Scientist Trina Mrinmoyee has come to Kolkata to solve the mystery of her partner's disappearance. At the same time, people across multiple cities have suddenly, inexplicably  begun to murder each other horribly. No one knows what catastrophe awaits the fate of hundreds of thousands of individuals.


(Saga Press and Titan Books, July 2020)
Stephen Graham Jones

Four Native American friends, out hunting on lands that are meant only for tribe elders, shoot repeatedly at a herd of elk on a dark, snowy night. One of the animals killed by one of the men had been carrying an infant calf inside, which remained alive. In unexpected and enduring ways, this hunting continues to haunt the men.
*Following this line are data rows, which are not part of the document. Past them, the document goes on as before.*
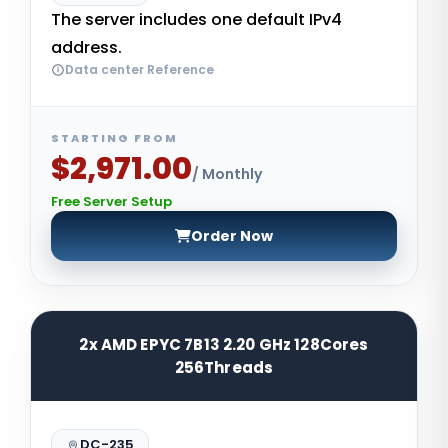
The server includes one default IPv4
address.
Data center Reference
STARTING FROM
$2,971.00
/ Monthly
Free Server Setup
Order Now
2x AMD EPYC 7B13 2.20 GHz 128Cores
256Threads
DC-235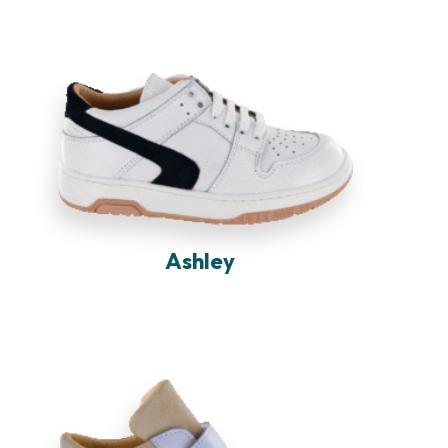
Ashley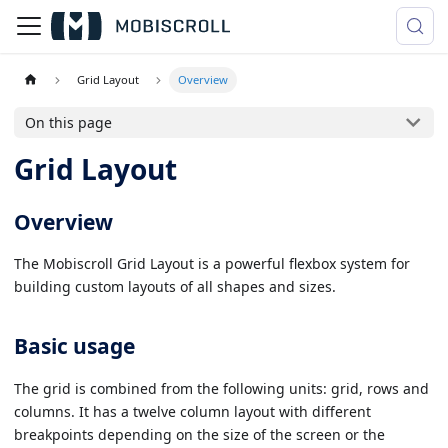
Grid Layout
Overview
On this page
Grid Layout
Overview
The Mobiscroll Grid Layout is a powerful flexbox system for
building custom layouts of all shapes and sizes.
Basic usage
The grid is combined from the following units: grid, rows and
columns. It has a twelve column layout with different
breakpoints depending on the size of the screen or the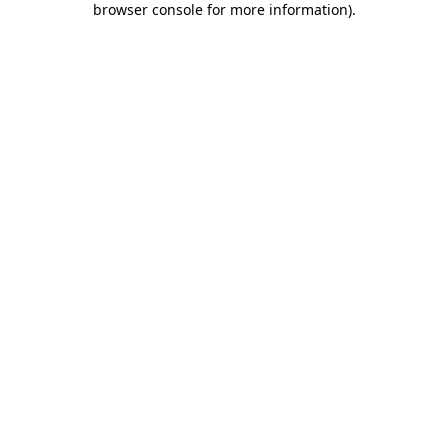
browser console for more information)
.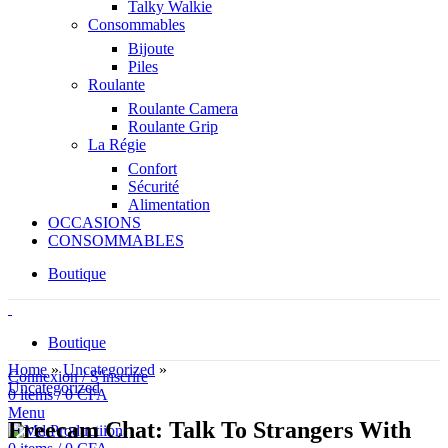
Talky Walkie
Consommables
Bijoute
Piles
Roulante
Roulante Camera
Roulante Grip
La Régie
Confort
Sécurité
Alimentation
OCCASIONS
CONSOMMABLES
Boutique
Boutique
Home
»
Uncategorized
»
Connexion / S'inscrire
Uncategorized
0
items
/
0
CFA
Menu
Freecam Chat: Talk To Strangers With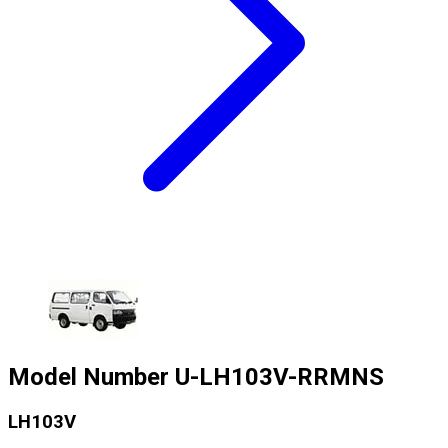
Model Number
U-LH103V-RRMNS
LH103V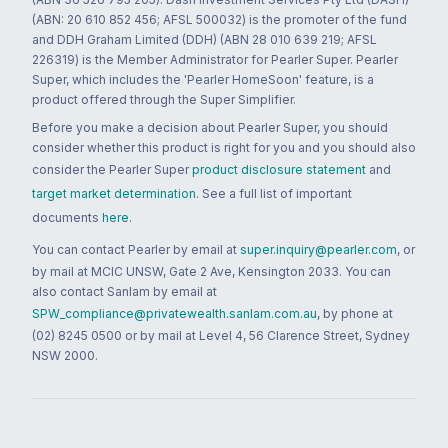
(ABN: 20 610 852 456; AFSL 500032) is the promoter of the fund
and DDH Graham Limited (DDH) (ABN 28 010 639 219; AFSL
226319) is the Member Administrator for Pearler Super. Pearler
Super, which includes the 'Pearler HomeSoon' feature, is a
product offered through the Super Simplifier.
Before you make a decision about Pearler Super, you should
consider whether this product is right for you and you should also
consider the Pearler Super
product disclosure statement
and
target market determination
. See a full list of important
documents
here
.
You can contact Pearler by email at
super.inquiry@pearler.com
, or
by mail at MCIC UNSW, Gate 2 Ave, Kensington 2033. You can
also contact Sanlam by email at
SPW_compliance@privatewealth.sanlam.com.au
, by phone at
(02) 8245 0500 or by mail at Level 4, 56 Clarence Street, Sydney
NSW 2000.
The book is touched by explicit instances of violence and gore, as well as less tangible, unsettling horror, all while exploring the coexistence of the traditional and the contemporary in Native American life.

(Priyomukh, 2020)
Ahmed Farooq

Stuck in a cave facing an unknown creature, two individuals stare into a mysterious pair of eyes. Eyes wrought with chains, blood leaking out of its corners. They might belong to a snake, but could easily belong to some other creature or a supernatural being. A push, a shove, a thrown piece of rock are but failed attempts to stave off this unknown creature, whose shadow and form approach towering above Paolo and his companion. Will they survive?

(Del Ray, June 2020)
Sylvia Moreno Garcia

Reminiscent of Jane Eyre, Dracula, Rebecca, and The Mysteries of Udolpho, Garcia's novel unfolds in the Mexican countryside. Noemí Taboada--chic and headstrong debutante of Mexico City--rushes to High Place beckoned by a panicked letter from her cousin, who complains of "fleshless things" that won't leave her alone. Upon arriving Noemí is met with her cousin's menacing husband, his pro-eugenics patriarch father, and a host of other mysterious characters who pale against the house itself, slimy and fecund with rot, devoid of electricity. The horror spills into Noemí's dreams. Mexican Gothic explores race, class, memory, and agency, and the legacy that all of this leaves behind in humans as much as the space inhabited by them.

(Pallik Shourobh, 2020)
Mouli Akhand

Jori has dreamed of entering the house made of red bricks many times. She walks alone through the forest, leaves crunching under her feet. "Just a little longer. Just a little longer," she coaxes herself, knowing that safety awaits inside the red brick house. A dog's cry pierces the silence around her. Just as she reaches the house, a giant black dog pounces at her, chasing her into the wood and towards the edge of a pond. Jori barely manages to avoid jumping in. But a green smoke rises billowing from the depths of the pond, reaching towards Jori, beginning to take shape. Suddenly, the cry of a baby rings through the air. The cry is coming from inside the house.

(Scribner, April 2020)
Stephen King

If It Bleeds compiles four novellas, a form that King has iconicised over his genre-defining career. "Mr Harrigan's Phone" is a Gothic tale that takes on technology. "The Life of Chuck" connects three stories to tell one--the inverted biography of a cancer patient who grew up in a haunted house. "Rat" depicts a struggling writer isolated in a forest, where his idiosyncrasies eat away at his sanity. And the titular tale, "If It Bleeds", sequels The Outsider recently adapted for TV by HBO. Here, a private investigator at a middle school bomb attack noticed something suspicious about a reporter. The reporter is somehow always present at such disasters. Forensic technology is consulted to solve the mystery, which soon takes a sinister turn.

(Alor Thikana Prokashoni, 2020)
Habibul Islam Fahad

When Elora twists her ankle and trips into the dirt in front of her house, Fahad notices and sends his taxi away, offering to help her inside. He looks around as she washes herself clean, noticing strange paintings hung all over the walls--all painted in maroon, all depicting groups of people eating a man alive.